Another Boat Race, another saloon bar controversy. Philipp Schuller, a 27-year-old German and postgraduate at St Catherine's college, Oxford, has displaced a younger Old Etonian undergraduate called Ed Haddon in the line-up for Saturday's heave-ho along the Thames, and to the traditionalists, this late substitution marks yet another dilution of the Corinthian spirit that is supposed to govern this odd ritual.

Six nationalities will be represented by the Oxford crew on Saturday, and three by Cambridge. Oxford will field an Australian, an American, a Bosnian Serb, a Canadian and a German (Schuller). For the first time in the 139-race history of the event, two German students will race against each other, because Cambridge, too, have selected a visiting scholar from the republic in Dirk Bangert, a physicist of some note.

The national appeal of the Boat Race is one of sport's enduring conundrums. Shoppers tell each other in Sainsbury's: 'It's the Boat Race today,' and Grandstand makes it one of the centrepieces of its Saturday broadcast. Yet few people can say they managed to make it to Oxbridge as a student or that they have heard of any of the participants.

On paper, at least, it is a soporific contest - a sort of high-speed slave ship race - which appears elitist and estoeric to all but those who have been initiated in the mysteries of the boat room.

So why is it so revered? 'Because it's the grandmother of all races,' Schuller said as he scanned the Thames at Putney this week after escaping photographers who insisted he pose in head-to-head shots with his compatriot, Bangert.

To get Schuller talking about his own late selection and the cosmopolitan nature of modern Boat Race crews, you have only to light the touch-paper and stand well back.

'There is a tendency,' Schuller says, 'for people to say that it's not really the Boat Race anymore. That they're bringing in professionals. But that's not true. You can't have one of the most respected races in the world and then limit it to English people between the ages of 19 and 21.

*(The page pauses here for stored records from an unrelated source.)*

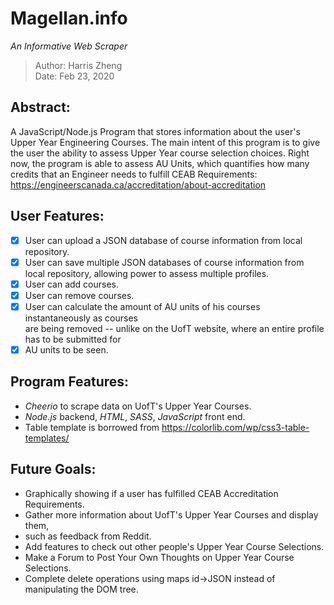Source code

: # Magellan.info #
*An Informative Web Scraper* 

> Author: Harris Zheng  
> Date: Feb 23, 2020 

## Abstract: ## 
A JavaScript/Node.js Program that stores information about the user's Upper Year Engineering Courses. 
The main intent of this program is to give the user the ability to assess Upper Year course selection choices.
Right now, the program is able to assess AU Units, which quantifies how many credits that an Engineer needs 
to fulfill CEAB Requirements: https://engineerscanada.ca/accreditation/about-accreditation  

## User Features: ##
- [X] User can upload a JSON database of course information from local repository.
- [X] User can save multiple JSON databases of course information from local repository, allowing 
      power to assess multiple profiles.   
- [X] User can add courses.
- [X] User can remove courses.
- [X] User can calculate the amount of AU units of his courses instantaneously as courses  
      are being removed -- unlike on the UofT website, where an entire profile has to be submitted for 
- [X] AU units to be seen. 

## Program Features: ##
-  *Cheerio* to scrape data on UofT's Upper Year Courses.
-  *Node.js* backend,  *HTML*, *SASS*, *JavaScript* front end. 
-   Table template is borrowed from https://colorlib.com/wp/css3-table-templates/ 


## Future Goals: ## 
 -  Graphically showing if a user has fulfilled CEAB Accreditation Requirements.
 -  Gather more information about UofT's Upper Year Courses and display them,
 -  such as feedback from Reddit.
 -  Add features to check out other people's Upper Year Course Selections.
 -  Make a Forum to Post Your Own Thoughts on Upper Year Course Selections. 
 -  Complete delete operations using maps id->JSON instead of manipulating the DOM tree.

'When I came here (in January), Matthew Pinsent (the Oxford president) told me it was very late and I was unlikely to make the team. But on the day we went for whoever would make the boat go fastest. It was done entirely on merit.'

Another groan is that postgraduates have taken over the Boat Race at the expense of the younger students for whom the event was designed. But this is a political product of our times. Universities have sharply increased their intake of postgraduates, particularly from abroad, because such students bring in valuable tuition fees which can be used to subsidise the underfunded, undergraduate sector.

'I came here (via Berlin and Harvard) precisely because I wanted to do a certain degree,' Schuller says, 'and the professor I wanted to do it with is here and nowhere else. The majority of foreigners come here with the right academic credentials.'

Schuller also believes that the international complexion of Saturday's competition defuses the theory that it is contested only by those from the highest social strata. He says: 'If you look at the teams, they contain people from all over the world, and it's not really a class thing anymore because Oxford and Cambridge have become meritocratised over the last decade. If it looks elitist, that's only because it's a good selling point.'

Schuller does admit, though, to being perplexed by the amount of attention the Boat Race receives in Britain. 'It's surprising because here, as in other countries, people couldn't care less about rowing,' he says. 'Yet apparently, every Englishman or Briton has an opinion on who should win the Boat Race. Everybody is glued to the TV set, everbody is lining the banks.'

Not that he, or any of the other oarsmen, will be aware of the audience. Schuller, who is a triathlete in his spare time and looks fit enough to run from Putney to Padstow, will tell you that he will be in acute pain after just one third of the race.

'The point is that you want to find the frame of mind that will override this kind of pain, that will enable you go on in spite of it, even thrive on it,' he says.

'If there is one psychological trick it's to tell yourself that this is the one event you've always wanted to do, worked for, and that you've got to go for everything. Now.'

Deny him the chance because he has the wrong passport? Now that really would make the Boat Race a sham.